All that was pertinent or proper in the instructions requested was given by the court in a charge presented to the jury. The requested instructions tended to bear upon the weight of testimony, and required the proof to “show that a deed is a mortgage must be absolute, definite, and certain,” or the fact must be “clearly established by clear and certain proof.” It did not devolve upon the court to separate any proper paragraph from those that, were illegal. Charges similar to the ones requested have often been held improper, as requiring a greater degree of proof than the law requires. Howard v. Zimpelman (Tex. Sup.) 14 S. W. 59; Kidd v. Sparks (Tex. Civ. App.) 167 S. W. 799; Western Assurance Co. v. Hillyer (Tex. Civ. App.) 167 S. W. 816; Carl v. Settegast (Tex. Com. App.) 237 S. W. 238.

The seventeenth assignment of error is multifarious. It complains of the refusal to submit 19 or 20 different issues to the jury that are set out in the assignment. Several of the issues took from the jury the right to pass on certain facts and assumed their existence. The court properly refused to give them.

The tenth proposition is without merit and is overruled. In Texas the title to mortgaged property remains in the mortgagor, and he does not, in order to be secure in his possession, have to pay off the mortgage. He can remain' in possession until dispossessed by a judicial sale of the land under the mortgage.

*278 Counsel in his closing argument for appellee said to the jury:

“If a man cannot mortgage his homestead, then how in the hell can he sell a homestead without the signature of his wife?”

And the language was objected to because:

“No charge upon the law with reference to the law governing the sale or mortgage of the homestead had been given by the court to the jury, and because such argument was prejudicial to the rights of the defendant and was calculated to mislead the jury.”

It may be that the question asked the jury by counsel was not couched in what in former years might have been the language of polite society, but in the present state of society such language might not be considered. malapropos or inelegant, but, even though it might have been obnoxious to the fastidious' ear of the appellant, still we do not see how it could have been prejudicial to the case of appellant. She had alleged that the instrument was a deed, and claimed the land under it, and insisted that, although ap-pellee could sell the land to her, he could not mortgage it to her, and the very pertinent question was asked, if he could sell the land, why could he not mortgage it?

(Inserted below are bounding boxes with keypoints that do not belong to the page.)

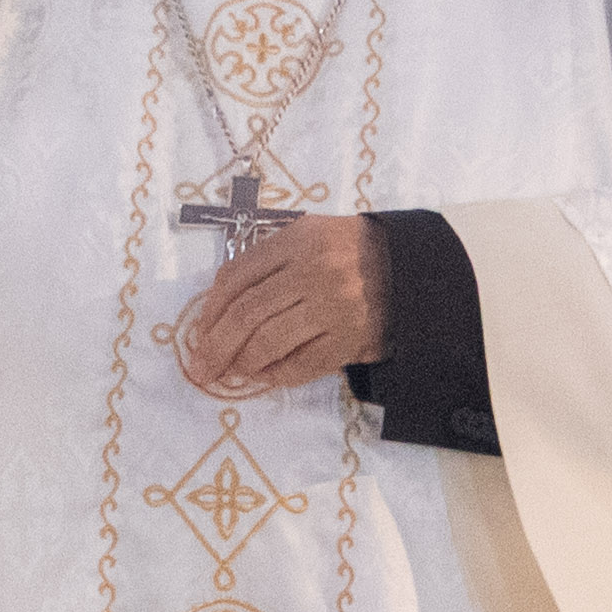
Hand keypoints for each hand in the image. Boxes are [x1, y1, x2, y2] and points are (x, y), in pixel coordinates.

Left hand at [175, 216, 387, 399]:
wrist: (410, 268)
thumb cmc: (348, 251)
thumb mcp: (308, 236)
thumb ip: (266, 261)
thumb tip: (217, 306)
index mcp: (299, 239)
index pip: (237, 276)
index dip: (210, 310)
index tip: (200, 332)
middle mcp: (315, 271)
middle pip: (246, 314)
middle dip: (215, 346)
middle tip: (200, 369)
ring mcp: (335, 307)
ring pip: (269, 342)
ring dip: (243, 362)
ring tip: (233, 371)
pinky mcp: (351, 339)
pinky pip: (302, 365)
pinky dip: (276, 375)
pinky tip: (264, 376)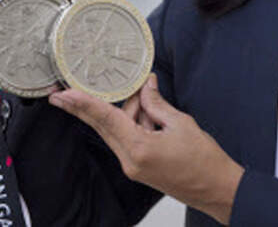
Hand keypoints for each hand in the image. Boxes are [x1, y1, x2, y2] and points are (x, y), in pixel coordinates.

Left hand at [49, 75, 243, 224]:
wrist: (216, 189)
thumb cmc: (204, 160)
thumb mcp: (181, 123)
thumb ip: (157, 104)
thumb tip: (145, 86)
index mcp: (139, 148)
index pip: (105, 119)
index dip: (83, 103)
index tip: (64, 94)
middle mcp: (130, 160)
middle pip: (102, 126)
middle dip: (84, 108)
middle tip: (61, 93)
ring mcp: (132, 166)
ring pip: (116, 131)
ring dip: (126, 111)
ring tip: (148, 98)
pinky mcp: (138, 168)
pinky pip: (127, 139)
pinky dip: (133, 123)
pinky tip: (150, 113)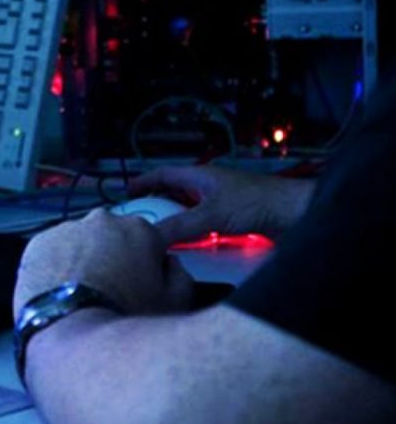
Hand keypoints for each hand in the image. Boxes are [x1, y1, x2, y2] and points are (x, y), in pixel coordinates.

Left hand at [13, 209, 193, 319]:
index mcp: (140, 231)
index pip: (157, 233)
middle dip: (115, 257)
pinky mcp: (37, 244)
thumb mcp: (173, 304)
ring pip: (79, 244)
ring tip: (82, 297)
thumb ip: (179, 277)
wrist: (71, 333)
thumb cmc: (124, 320)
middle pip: (113, 238)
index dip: (158, 250)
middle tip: (113, 290)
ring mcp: (66, 230)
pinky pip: (50, 253)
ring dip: (82, 262)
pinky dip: (55, 268)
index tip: (155, 260)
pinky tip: (59, 294)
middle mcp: (102, 222)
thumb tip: (170, 266)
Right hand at [126, 165, 315, 243]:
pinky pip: (204, 228)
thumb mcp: (212, 215)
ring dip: (177, 224)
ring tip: (162, 238)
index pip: (163, 175)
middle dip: (157, 208)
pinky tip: (190, 248)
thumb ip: (180, 227)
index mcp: (200, 176)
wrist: (297, 215)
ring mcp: (221, 206)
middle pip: (174, 196)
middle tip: (141, 223)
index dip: (143, 183)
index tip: (127, 194)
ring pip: (189, 214)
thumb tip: (152, 237)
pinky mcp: (233, 222)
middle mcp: (209, 189)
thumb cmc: (261, 201)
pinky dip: (194, 236)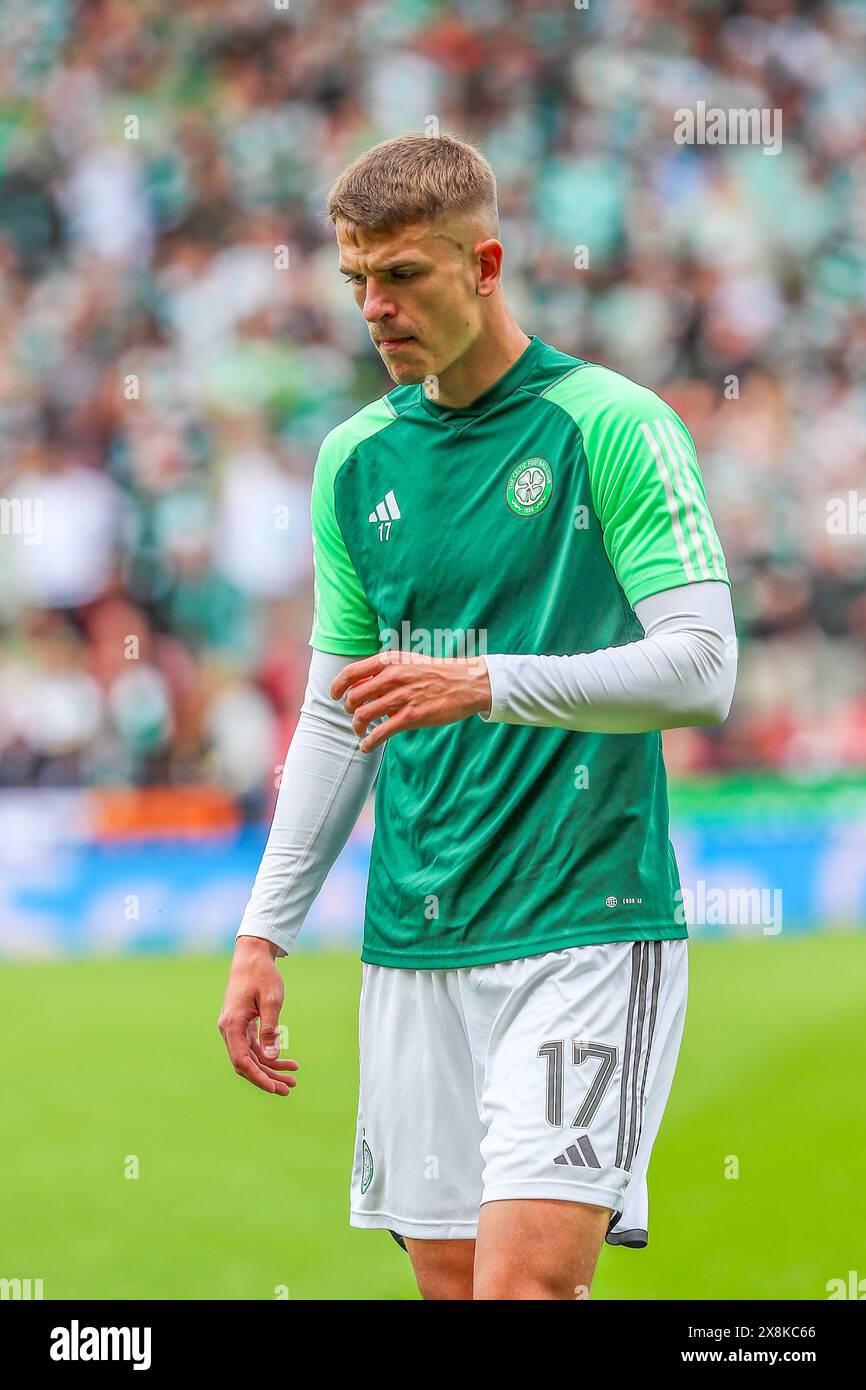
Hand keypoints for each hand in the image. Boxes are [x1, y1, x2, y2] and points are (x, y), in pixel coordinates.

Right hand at [218, 936, 298, 1095]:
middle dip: (266, 1078)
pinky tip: (288, 1063)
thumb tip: (271, 1058)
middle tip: (288, 1089)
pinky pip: (254, 1048)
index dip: (258, 1077)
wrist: (252, 956)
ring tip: (292, 1079)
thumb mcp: (271, 1001)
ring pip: (251, 1058)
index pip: (242, 1061)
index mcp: (231, 1025)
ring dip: (270, 1070)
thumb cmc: (262, 975)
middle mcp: (229, 1029)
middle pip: (245, 1064)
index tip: (275, 1088)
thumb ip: (271, 1029)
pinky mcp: (242, 1026)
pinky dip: (269, 1056)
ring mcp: (234, 1028)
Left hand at [331, 649, 491, 752]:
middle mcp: (392, 678)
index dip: (337, 685)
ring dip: (356, 726)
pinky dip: (368, 742)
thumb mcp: (409, 661)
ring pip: (363, 715)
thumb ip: (386, 670)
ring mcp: (402, 698)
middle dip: (348, 709)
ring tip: (360, 730)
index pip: (351, 672)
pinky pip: (380, 733)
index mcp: (390, 662)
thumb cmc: (437, 672)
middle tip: (353, 714)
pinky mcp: (412, 717)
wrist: (467, 682)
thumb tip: (362, 684)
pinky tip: (367, 745)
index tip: (334, 695)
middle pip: (353, 697)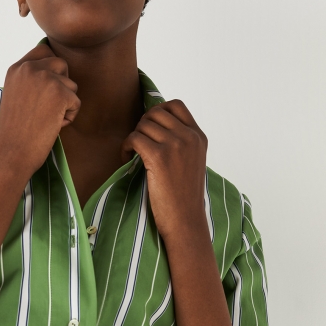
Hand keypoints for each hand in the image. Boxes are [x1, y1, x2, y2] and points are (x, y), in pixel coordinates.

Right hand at [0, 45, 79, 178]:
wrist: (11, 152)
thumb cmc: (14, 130)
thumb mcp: (15, 94)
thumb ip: (30, 79)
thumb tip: (56, 69)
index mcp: (17, 67)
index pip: (44, 50)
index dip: (51, 68)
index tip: (45, 89)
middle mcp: (30, 68)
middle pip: (61, 64)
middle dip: (61, 85)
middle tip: (46, 107)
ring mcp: (45, 79)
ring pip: (71, 85)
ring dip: (64, 104)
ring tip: (45, 119)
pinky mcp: (60, 93)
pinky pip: (76, 103)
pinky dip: (68, 117)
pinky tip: (51, 126)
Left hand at [122, 100, 207, 244]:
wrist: (186, 220)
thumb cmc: (184, 195)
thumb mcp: (193, 160)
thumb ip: (182, 140)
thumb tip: (155, 122)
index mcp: (199, 136)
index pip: (176, 105)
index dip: (158, 111)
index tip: (150, 129)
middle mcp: (189, 137)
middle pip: (156, 112)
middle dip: (143, 125)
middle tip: (139, 143)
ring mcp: (175, 145)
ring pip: (143, 125)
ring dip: (133, 137)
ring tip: (133, 154)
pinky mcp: (159, 157)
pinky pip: (134, 138)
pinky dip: (126, 147)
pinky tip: (127, 159)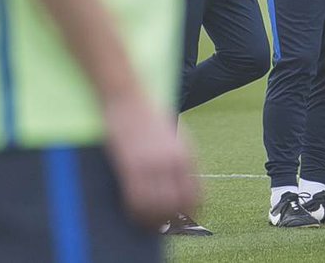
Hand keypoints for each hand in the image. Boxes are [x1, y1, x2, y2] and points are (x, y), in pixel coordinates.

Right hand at [102, 93, 199, 228]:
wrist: (127, 96)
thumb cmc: (147, 115)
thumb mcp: (173, 135)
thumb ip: (178, 157)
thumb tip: (179, 181)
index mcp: (187, 155)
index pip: (197, 194)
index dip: (191, 212)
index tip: (184, 220)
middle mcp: (174, 161)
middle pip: (179, 204)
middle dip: (171, 220)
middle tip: (161, 227)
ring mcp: (153, 164)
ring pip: (158, 206)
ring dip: (153, 220)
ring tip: (146, 224)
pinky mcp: (132, 164)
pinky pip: (137, 199)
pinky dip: (136, 212)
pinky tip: (132, 214)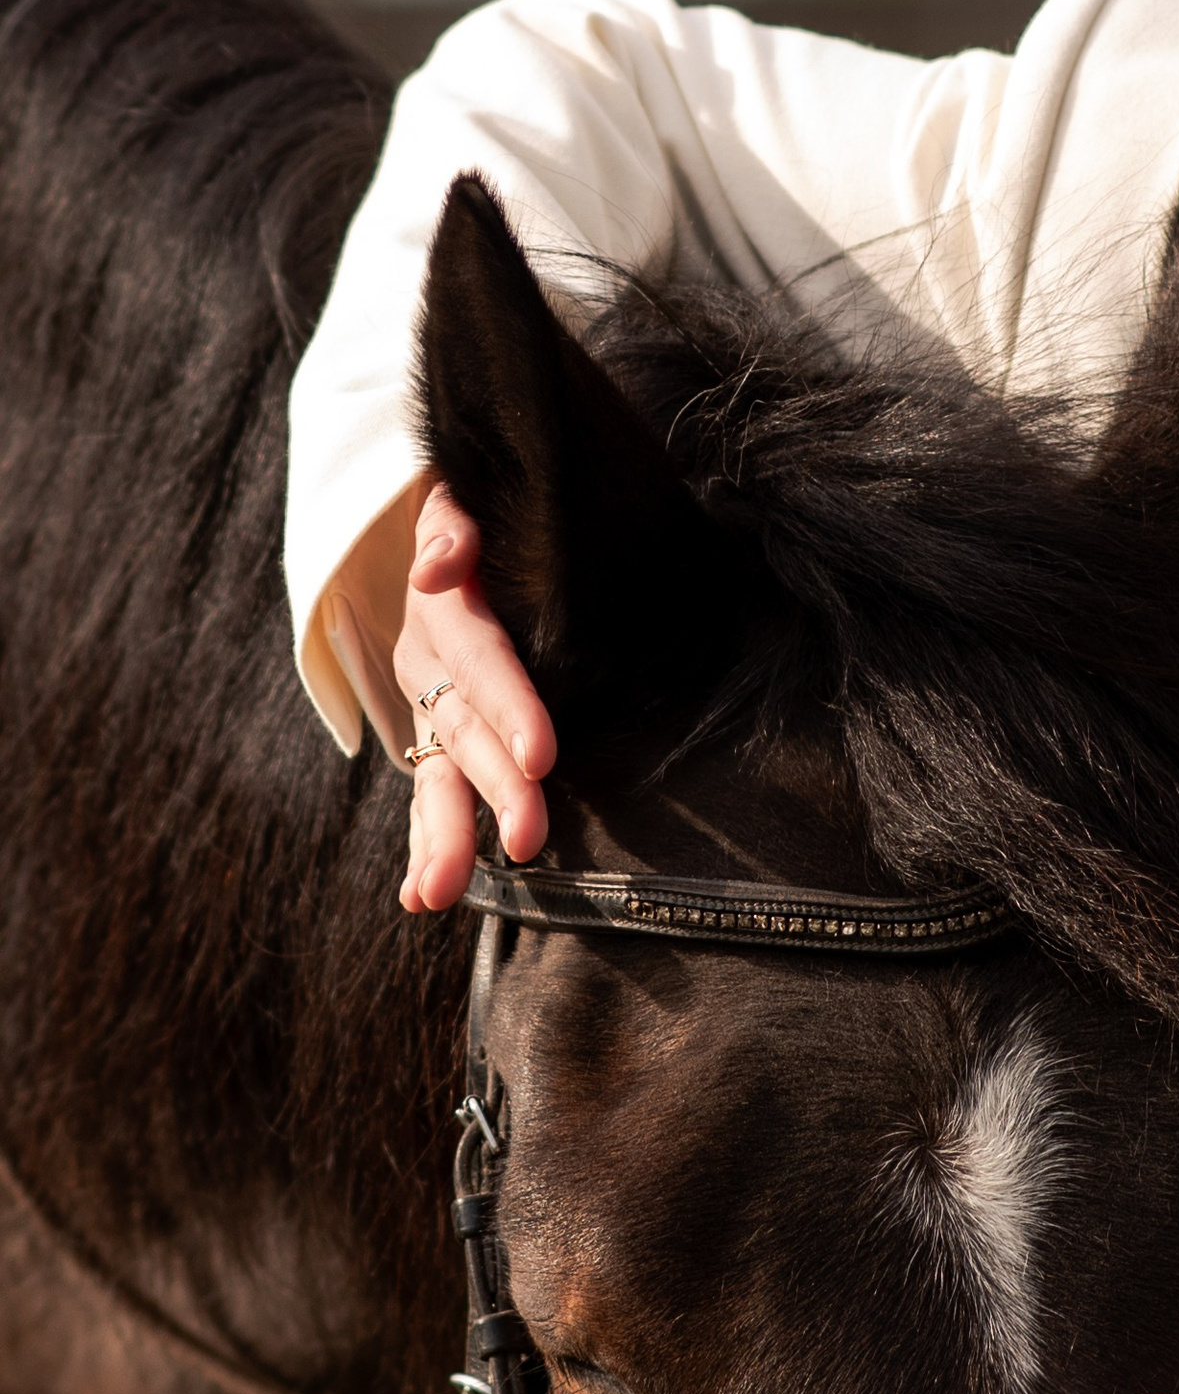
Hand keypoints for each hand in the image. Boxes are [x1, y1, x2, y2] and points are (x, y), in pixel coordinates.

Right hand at [392, 484, 556, 912]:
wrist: (461, 527)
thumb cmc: (491, 512)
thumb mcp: (467, 497)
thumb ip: (456, 520)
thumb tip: (441, 562)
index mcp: (446, 608)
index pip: (482, 661)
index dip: (510, 707)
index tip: (542, 757)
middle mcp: (428, 663)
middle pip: (464, 730)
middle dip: (494, 788)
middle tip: (528, 839)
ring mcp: (429, 705)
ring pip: (437, 774)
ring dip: (444, 835)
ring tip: (441, 893)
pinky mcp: (438, 735)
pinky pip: (431, 792)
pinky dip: (426, 842)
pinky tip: (422, 896)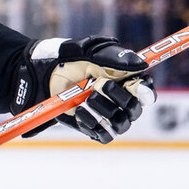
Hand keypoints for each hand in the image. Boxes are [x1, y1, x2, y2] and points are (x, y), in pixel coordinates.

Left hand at [10, 35, 155, 143]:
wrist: (42, 76)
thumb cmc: (69, 60)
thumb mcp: (90, 52)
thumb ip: (116, 57)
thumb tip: (143, 64)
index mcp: (126, 80)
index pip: (146, 90)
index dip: (145, 91)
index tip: (134, 87)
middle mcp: (121, 100)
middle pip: (135, 109)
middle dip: (118, 98)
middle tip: (98, 85)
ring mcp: (108, 116)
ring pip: (121, 124)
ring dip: (104, 110)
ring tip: (86, 98)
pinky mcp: (94, 129)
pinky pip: (104, 135)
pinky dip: (92, 123)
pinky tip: (79, 111)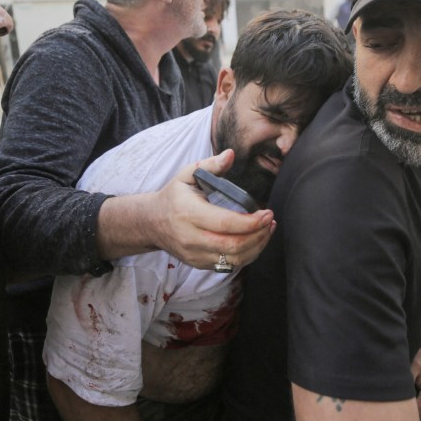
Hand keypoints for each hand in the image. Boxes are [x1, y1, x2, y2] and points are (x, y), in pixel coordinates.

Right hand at [149, 149, 274, 269]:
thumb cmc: (173, 196)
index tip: (267, 213)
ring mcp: (194, 254)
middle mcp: (191, 237)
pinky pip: (228, 265)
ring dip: (256, 247)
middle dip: (258, 235)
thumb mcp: (186, 175)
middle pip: (232, 245)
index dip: (251, 222)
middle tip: (270, 222)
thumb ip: (210, 165)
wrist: (151, 223)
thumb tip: (230, 154)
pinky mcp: (198, 263)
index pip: (225, 224)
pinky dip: (246, 255)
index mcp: (190, 213)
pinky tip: (255, 241)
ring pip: (233, 259)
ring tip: (266, 231)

The question comes to this court with peculiar force in view of the fact that the Constitution, art. 16, § 50, has provided:

“No mortgage, trust deed, or other lien on the homestead shall ever be valid, except for the purchase money therefor, or improvements made thereon, as hereinbefore provided, whether such mortgage, or trust deed, or other lien, shall, have been created by the husband alone, or together with his wife; and all pretended sales of the homestead involving any condition of defeasance shall be void.”

If, as the proof offered by appellee tends to show, a pretended deed was made by ap-pellee to his wife involving a condition of de-feasance, which it necessarily did, if it was intended as a mortgage given to secure a debt, and it was on a homestead, we fail to comprehend that it is not squarely in the face of the language quoted from the Constitution. No exception is made in the Constitution, but it is prescribed that “no mortgage, trust deed, or other lien on the homestead shall ever be valid,” except in enumerated instances, and no exception is made in favor of the wife in obtaining security for a debt due by the husband.